Alina Litvak

This photo of my wife Alina Litvak was taken in Kishinev in the early 1950s.

Upon demobilization from the army I returned to my parents in Kishinev. Uncle Musia helped me to get a job at the meat grinder repair shop. Once I visited a tobacco factory, when I was chief of technical supervision. I met Alina Litvak, a Jewish girl, who worked at this factory. I liked her and we began to see each other. Then we fell in love with each other and I proposed to her.  We had a small wedding party with my parents, relatives and a few friends. Of course, it was a common wedding with no chuppah. After the war we didn’t observe Jewish traditions, though we celebrated holidays, particularly Pesach, and my father always brought matzah from the synagogue. 
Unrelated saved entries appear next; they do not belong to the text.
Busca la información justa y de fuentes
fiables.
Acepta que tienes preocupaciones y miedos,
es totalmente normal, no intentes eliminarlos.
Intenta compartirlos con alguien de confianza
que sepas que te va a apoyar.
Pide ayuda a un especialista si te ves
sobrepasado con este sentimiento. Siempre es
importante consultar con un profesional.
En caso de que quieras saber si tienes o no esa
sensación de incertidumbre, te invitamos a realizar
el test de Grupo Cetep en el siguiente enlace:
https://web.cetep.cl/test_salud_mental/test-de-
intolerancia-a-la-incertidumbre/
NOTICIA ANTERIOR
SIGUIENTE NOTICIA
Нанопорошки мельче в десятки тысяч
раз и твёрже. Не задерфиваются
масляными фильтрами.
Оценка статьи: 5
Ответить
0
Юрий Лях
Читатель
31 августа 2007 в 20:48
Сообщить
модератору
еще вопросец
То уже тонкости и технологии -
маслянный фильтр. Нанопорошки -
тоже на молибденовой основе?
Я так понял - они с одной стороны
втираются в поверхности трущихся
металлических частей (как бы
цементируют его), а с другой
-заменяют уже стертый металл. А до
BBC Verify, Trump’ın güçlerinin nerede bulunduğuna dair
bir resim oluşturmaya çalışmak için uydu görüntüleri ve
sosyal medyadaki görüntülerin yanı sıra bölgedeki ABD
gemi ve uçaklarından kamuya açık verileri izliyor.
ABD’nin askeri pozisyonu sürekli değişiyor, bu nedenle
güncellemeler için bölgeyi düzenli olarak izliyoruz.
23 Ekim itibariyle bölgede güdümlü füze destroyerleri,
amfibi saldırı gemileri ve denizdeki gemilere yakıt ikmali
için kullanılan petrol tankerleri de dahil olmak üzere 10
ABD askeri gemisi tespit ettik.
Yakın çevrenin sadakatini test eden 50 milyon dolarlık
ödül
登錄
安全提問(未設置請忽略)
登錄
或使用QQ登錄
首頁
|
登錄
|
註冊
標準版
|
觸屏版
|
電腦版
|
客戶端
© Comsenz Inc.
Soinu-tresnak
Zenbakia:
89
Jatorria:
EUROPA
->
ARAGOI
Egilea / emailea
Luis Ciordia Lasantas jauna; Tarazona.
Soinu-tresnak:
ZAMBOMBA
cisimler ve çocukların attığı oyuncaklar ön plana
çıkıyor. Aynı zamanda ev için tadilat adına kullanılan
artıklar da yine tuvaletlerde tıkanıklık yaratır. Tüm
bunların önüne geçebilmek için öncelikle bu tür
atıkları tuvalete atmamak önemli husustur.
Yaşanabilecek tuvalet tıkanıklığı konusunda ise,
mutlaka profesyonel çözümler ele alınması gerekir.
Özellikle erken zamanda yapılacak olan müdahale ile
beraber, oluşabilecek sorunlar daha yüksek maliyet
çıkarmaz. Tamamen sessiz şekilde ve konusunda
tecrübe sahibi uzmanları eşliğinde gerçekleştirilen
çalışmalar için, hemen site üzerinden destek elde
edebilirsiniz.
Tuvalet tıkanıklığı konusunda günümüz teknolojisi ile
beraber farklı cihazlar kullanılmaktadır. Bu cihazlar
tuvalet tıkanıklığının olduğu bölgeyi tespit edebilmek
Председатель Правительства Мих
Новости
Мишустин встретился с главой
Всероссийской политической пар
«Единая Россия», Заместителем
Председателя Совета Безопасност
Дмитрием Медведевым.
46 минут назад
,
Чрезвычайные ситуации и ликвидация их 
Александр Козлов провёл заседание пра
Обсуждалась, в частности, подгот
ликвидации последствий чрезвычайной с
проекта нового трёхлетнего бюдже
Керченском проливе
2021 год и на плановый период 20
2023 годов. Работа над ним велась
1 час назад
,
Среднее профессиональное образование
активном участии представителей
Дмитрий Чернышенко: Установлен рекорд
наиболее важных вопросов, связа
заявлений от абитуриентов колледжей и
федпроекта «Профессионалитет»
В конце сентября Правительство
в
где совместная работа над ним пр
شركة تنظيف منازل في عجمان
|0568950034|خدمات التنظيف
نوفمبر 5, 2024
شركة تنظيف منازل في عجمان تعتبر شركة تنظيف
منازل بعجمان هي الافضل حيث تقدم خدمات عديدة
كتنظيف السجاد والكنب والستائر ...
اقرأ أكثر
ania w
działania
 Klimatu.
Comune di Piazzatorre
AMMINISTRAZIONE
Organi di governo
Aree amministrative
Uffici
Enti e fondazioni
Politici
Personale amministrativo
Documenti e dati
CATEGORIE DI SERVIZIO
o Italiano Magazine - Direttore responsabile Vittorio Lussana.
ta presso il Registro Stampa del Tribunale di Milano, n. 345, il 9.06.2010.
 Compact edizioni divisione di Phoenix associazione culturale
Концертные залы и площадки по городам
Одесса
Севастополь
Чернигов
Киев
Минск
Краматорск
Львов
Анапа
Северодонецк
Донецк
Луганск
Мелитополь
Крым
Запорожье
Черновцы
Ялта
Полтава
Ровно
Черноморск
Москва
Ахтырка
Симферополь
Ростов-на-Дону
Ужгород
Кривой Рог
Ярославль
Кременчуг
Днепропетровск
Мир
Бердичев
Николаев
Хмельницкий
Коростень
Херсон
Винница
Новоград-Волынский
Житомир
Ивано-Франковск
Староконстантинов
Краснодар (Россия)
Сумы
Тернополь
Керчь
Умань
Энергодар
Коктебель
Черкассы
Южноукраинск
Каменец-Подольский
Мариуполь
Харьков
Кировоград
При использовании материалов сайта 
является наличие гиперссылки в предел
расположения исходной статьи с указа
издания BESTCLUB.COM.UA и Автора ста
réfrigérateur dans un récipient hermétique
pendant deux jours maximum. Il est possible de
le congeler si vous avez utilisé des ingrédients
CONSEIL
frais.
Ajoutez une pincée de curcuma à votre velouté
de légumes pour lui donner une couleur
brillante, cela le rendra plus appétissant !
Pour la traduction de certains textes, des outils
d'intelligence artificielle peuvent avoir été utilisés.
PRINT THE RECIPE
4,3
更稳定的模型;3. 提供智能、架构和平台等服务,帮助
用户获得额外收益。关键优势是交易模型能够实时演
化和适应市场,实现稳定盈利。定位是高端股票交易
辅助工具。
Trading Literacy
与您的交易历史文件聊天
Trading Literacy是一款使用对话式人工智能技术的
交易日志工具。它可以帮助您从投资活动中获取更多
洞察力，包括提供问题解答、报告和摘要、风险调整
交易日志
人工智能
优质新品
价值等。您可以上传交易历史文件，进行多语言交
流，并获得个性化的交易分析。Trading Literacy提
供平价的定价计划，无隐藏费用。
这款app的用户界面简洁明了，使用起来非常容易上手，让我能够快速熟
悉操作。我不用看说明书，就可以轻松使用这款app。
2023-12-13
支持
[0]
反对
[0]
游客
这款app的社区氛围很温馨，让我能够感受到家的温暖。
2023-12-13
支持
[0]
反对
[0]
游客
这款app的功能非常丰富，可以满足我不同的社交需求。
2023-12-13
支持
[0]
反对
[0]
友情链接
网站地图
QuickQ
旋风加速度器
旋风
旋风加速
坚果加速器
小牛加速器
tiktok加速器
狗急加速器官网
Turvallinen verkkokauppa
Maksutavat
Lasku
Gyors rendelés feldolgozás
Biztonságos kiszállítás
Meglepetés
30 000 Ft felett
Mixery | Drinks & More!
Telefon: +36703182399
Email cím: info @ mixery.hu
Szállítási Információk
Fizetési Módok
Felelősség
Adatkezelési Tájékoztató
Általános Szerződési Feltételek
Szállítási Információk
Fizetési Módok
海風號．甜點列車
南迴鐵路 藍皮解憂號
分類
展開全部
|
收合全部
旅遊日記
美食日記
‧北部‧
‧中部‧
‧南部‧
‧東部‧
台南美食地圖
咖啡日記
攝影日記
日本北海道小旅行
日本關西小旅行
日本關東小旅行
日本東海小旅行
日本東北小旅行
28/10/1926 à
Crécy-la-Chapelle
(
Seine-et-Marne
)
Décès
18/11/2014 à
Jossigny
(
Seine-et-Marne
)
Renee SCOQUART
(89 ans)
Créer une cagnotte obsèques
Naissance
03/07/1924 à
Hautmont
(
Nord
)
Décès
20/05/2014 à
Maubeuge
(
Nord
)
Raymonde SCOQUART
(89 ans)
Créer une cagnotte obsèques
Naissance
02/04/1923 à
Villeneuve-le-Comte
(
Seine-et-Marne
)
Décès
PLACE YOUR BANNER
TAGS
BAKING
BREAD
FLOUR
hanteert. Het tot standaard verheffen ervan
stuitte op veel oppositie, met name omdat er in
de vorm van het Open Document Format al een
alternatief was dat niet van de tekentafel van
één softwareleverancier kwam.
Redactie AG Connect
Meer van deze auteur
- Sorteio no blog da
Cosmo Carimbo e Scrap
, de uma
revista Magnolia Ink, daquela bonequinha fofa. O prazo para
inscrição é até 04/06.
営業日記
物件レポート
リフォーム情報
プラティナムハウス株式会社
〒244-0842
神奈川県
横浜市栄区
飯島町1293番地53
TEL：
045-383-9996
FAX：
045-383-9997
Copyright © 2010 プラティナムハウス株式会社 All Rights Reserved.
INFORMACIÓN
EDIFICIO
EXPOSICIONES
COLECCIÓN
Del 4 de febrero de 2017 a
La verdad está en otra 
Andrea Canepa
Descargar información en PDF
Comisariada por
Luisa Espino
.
We lived a good life. I earned well and was promoted to site superintendent in 1955. My wife joined the Communist Party. After about ten years of work she became chief of her laboratory, a forewoman and then shop superintendent. We didn’t have a car or a dacha, but we always spent vacations at the seashore or in a recreation center. We bought good food and clothes, often went to theaters and concerts. We celebrated birthdays and always invited friends and relatives. We also got together with friends on Soviet holidays to go to the river bank or to a forest and have a picnic and barbecue. We didn’t celebrate Jewish holidays, but we visited our parents’ place, where my mother treated us to all kinds of delicacies: she was an excellent cook. In 1954 our son Ilia was born. My wife Alina, a holy person, a kind soul, with whom I lived a beautiful life together, died in 2003.